Le botaniste russe Nikolai Vavilov a réussi une véritable prouesse en réintroduisant plusieurs légumes disparus depuis des décennies en France. On peut citer les “haricots de Lyon” ou encore le chou “quintal d’Auvergne”, de très vieux légumes français qui n’étaient plus cultivés. Mais les découvertes de semences anciennes à Saint-Pétersbourg, en Russie, ont permis de les remettre au goût du jour. Explications.

Réintroduire ces semences sur leur lieu d’antan

L’Institut Vavilov de Saint-Pétersbourg va ouvrir près de Lyon une nouvelle station de conservation et de multiplication de semences avec l’aide de plusieurs partenaires majeurs français. C’est une aubaine pour la France que d’accueillir un tel organisme, car nous allons pouvoir retrouver des semences qui étaient disparues depuis des dizaines d’années.

Au total, Vavilov conserve, mais reproduit également plus de 350 000 variétés de graines, avant de les redistribuer gratuitement.

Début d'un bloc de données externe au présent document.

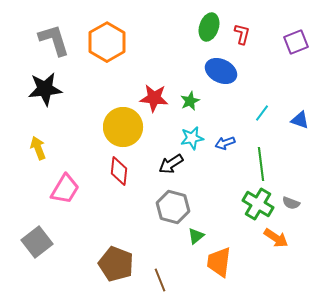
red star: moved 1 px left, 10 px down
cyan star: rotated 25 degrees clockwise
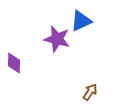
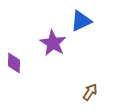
purple star: moved 4 px left, 4 px down; rotated 16 degrees clockwise
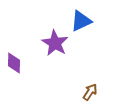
purple star: moved 2 px right
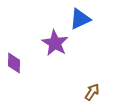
blue triangle: moved 1 px left, 2 px up
brown arrow: moved 2 px right
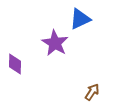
purple diamond: moved 1 px right, 1 px down
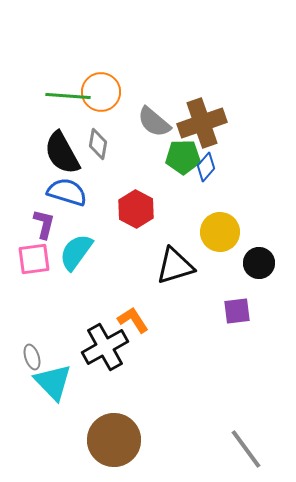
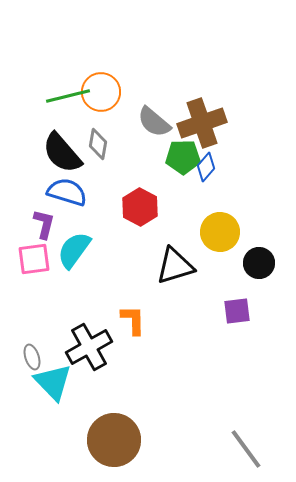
green line: rotated 18 degrees counterclockwise
black semicircle: rotated 12 degrees counterclockwise
red hexagon: moved 4 px right, 2 px up
cyan semicircle: moved 2 px left, 2 px up
orange L-shape: rotated 32 degrees clockwise
black cross: moved 16 px left
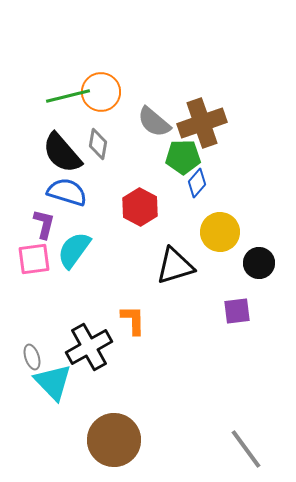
blue diamond: moved 9 px left, 16 px down
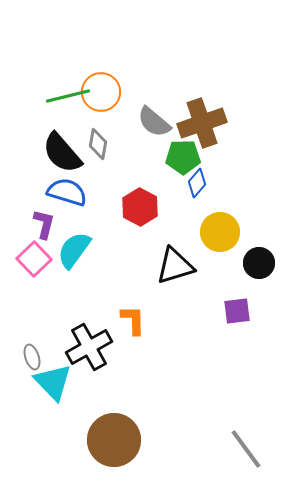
pink square: rotated 36 degrees counterclockwise
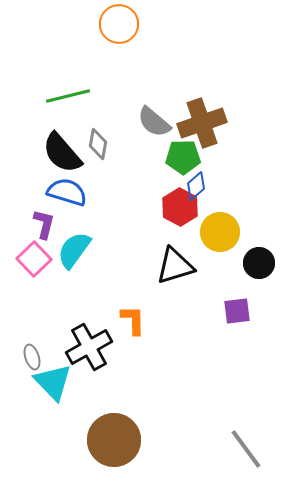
orange circle: moved 18 px right, 68 px up
blue diamond: moved 1 px left, 3 px down; rotated 8 degrees clockwise
red hexagon: moved 40 px right
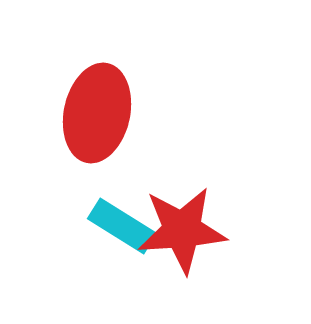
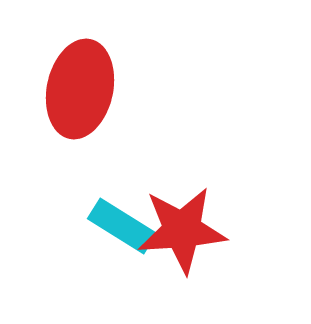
red ellipse: moved 17 px left, 24 px up
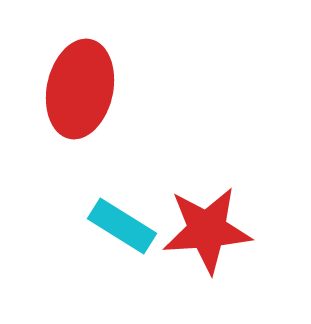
red star: moved 25 px right
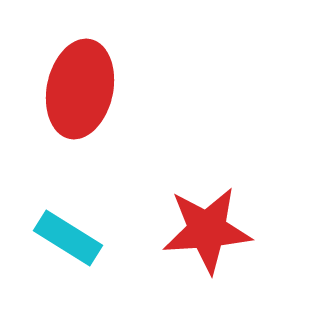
cyan rectangle: moved 54 px left, 12 px down
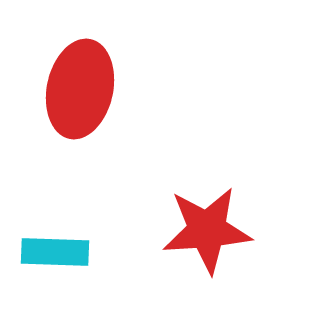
cyan rectangle: moved 13 px left, 14 px down; rotated 30 degrees counterclockwise
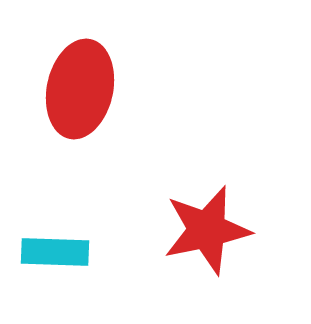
red star: rotated 8 degrees counterclockwise
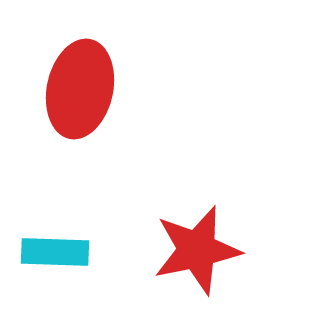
red star: moved 10 px left, 20 px down
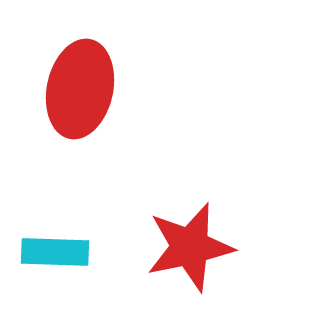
red star: moved 7 px left, 3 px up
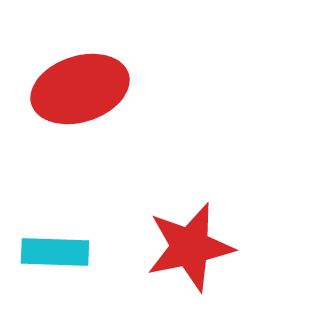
red ellipse: rotated 60 degrees clockwise
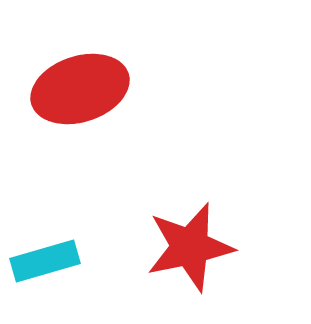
cyan rectangle: moved 10 px left, 9 px down; rotated 18 degrees counterclockwise
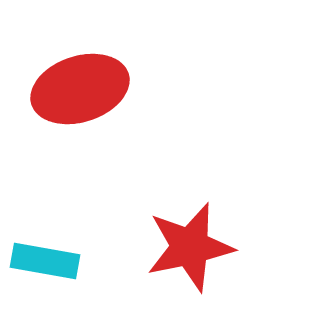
cyan rectangle: rotated 26 degrees clockwise
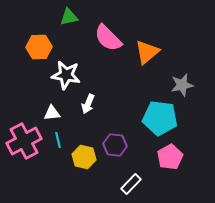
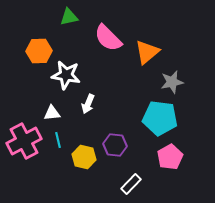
orange hexagon: moved 4 px down
gray star: moved 10 px left, 3 px up
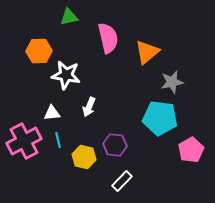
pink semicircle: rotated 148 degrees counterclockwise
white arrow: moved 1 px right, 3 px down
pink pentagon: moved 21 px right, 7 px up
white rectangle: moved 9 px left, 3 px up
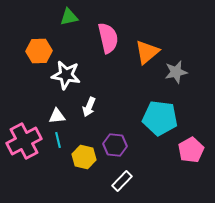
gray star: moved 4 px right, 10 px up
white triangle: moved 5 px right, 3 px down
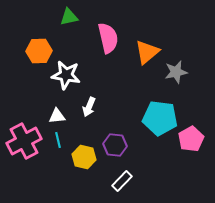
pink pentagon: moved 11 px up
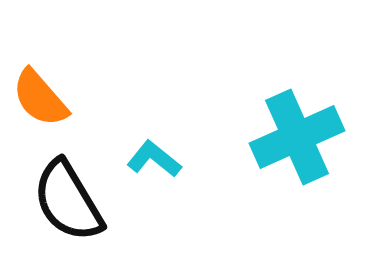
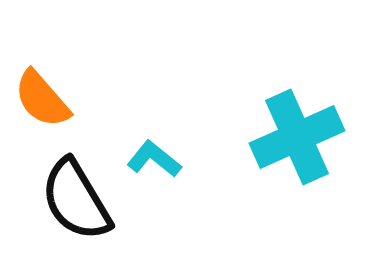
orange semicircle: moved 2 px right, 1 px down
black semicircle: moved 8 px right, 1 px up
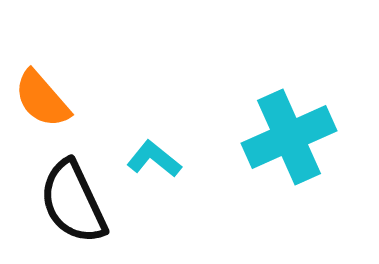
cyan cross: moved 8 px left
black semicircle: moved 3 px left, 2 px down; rotated 6 degrees clockwise
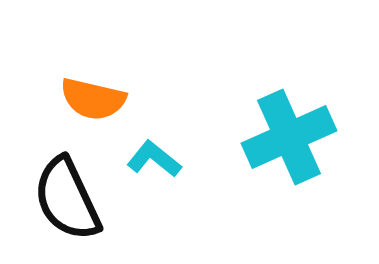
orange semicircle: moved 51 px right; rotated 36 degrees counterclockwise
black semicircle: moved 6 px left, 3 px up
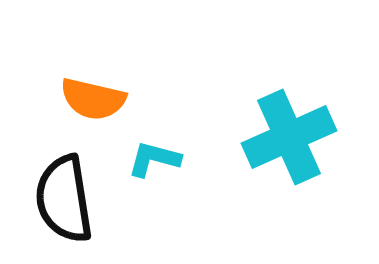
cyan L-shape: rotated 24 degrees counterclockwise
black semicircle: moved 3 px left; rotated 16 degrees clockwise
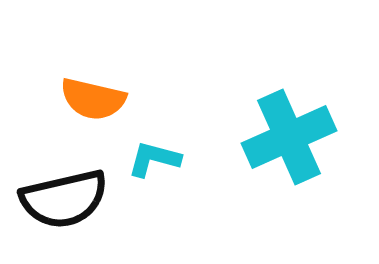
black semicircle: rotated 94 degrees counterclockwise
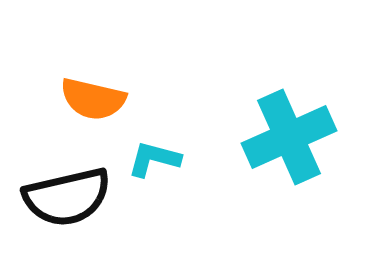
black semicircle: moved 3 px right, 2 px up
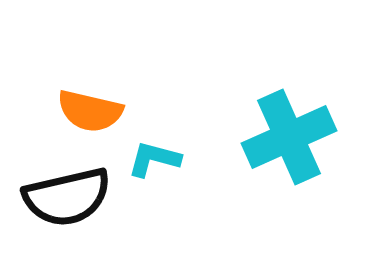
orange semicircle: moved 3 px left, 12 px down
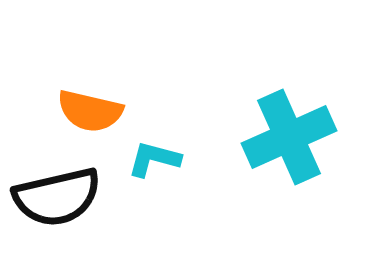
black semicircle: moved 10 px left
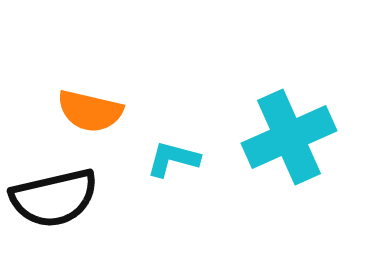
cyan L-shape: moved 19 px right
black semicircle: moved 3 px left, 1 px down
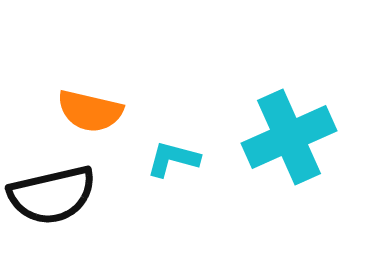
black semicircle: moved 2 px left, 3 px up
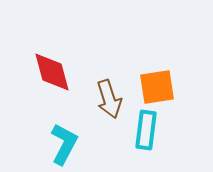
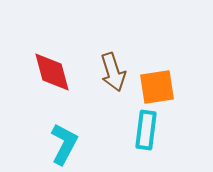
brown arrow: moved 4 px right, 27 px up
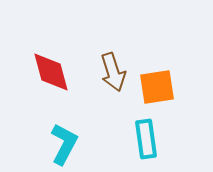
red diamond: moved 1 px left
cyan rectangle: moved 9 px down; rotated 15 degrees counterclockwise
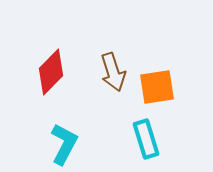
red diamond: rotated 60 degrees clockwise
cyan rectangle: rotated 9 degrees counterclockwise
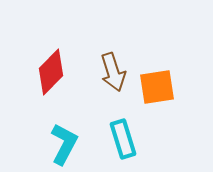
cyan rectangle: moved 23 px left
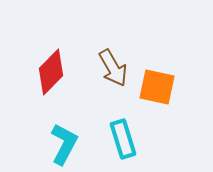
brown arrow: moved 4 px up; rotated 12 degrees counterclockwise
orange square: rotated 21 degrees clockwise
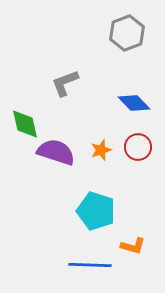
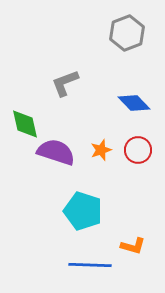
red circle: moved 3 px down
cyan pentagon: moved 13 px left
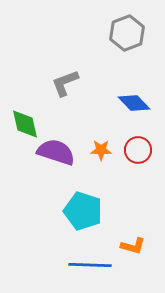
orange star: rotated 20 degrees clockwise
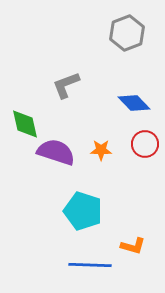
gray L-shape: moved 1 px right, 2 px down
red circle: moved 7 px right, 6 px up
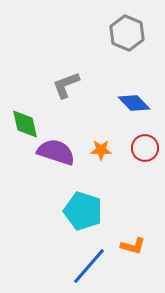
gray hexagon: rotated 16 degrees counterclockwise
red circle: moved 4 px down
blue line: moved 1 px left, 1 px down; rotated 51 degrees counterclockwise
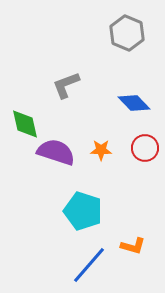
blue line: moved 1 px up
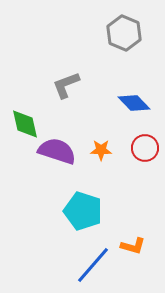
gray hexagon: moved 3 px left
purple semicircle: moved 1 px right, 1 px up
blue line: moved 4 px right
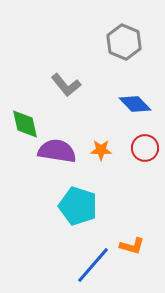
gray hexagon: moved 9 px down
gray L-shape: rotated 108 degrees counterclockwise
blue diamond: moved 1 px right, 1 px down
purple semicircle: rotated 9 degrees counterclockwise
cyan pentagon: moved 5 px left, 5 px up
orange L-shape: moved 1 px left
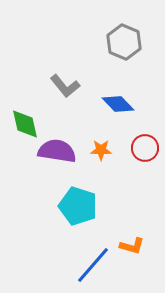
gray L-shape: moved 1 px left, 1 px down
blue diamond: moved 17 px left
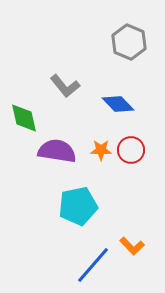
gray hexagon: moved 5 px right
green diamond: moved 1 px left, 6 px up
red circle: moved 14 px left, 2 px down
cyan pentagon: rotated 30 degrees counterclockwise
orange L-shape: rotated 30 degrees clockwise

Et à travers ses jardins connectés, la diffusion de cette incroyable banque de semences russe est de plus en plus efficace.

Comme c’est le cas pour Lyon (plus précisément à Charly), des stations sont régulièrement inaugurées pour permettre les cultures. On peut également citer le chou quintal d’Auvergne qui a été réintroduit massivement en Haute-Loire, l’année dernière. À Lyon, la station qui sera mise en place se placera sur environ quatre hectares, dans le but de cultiver environ trois hectares : un maïs du XVIIe, un maïs de Bresse et un tournesol russe.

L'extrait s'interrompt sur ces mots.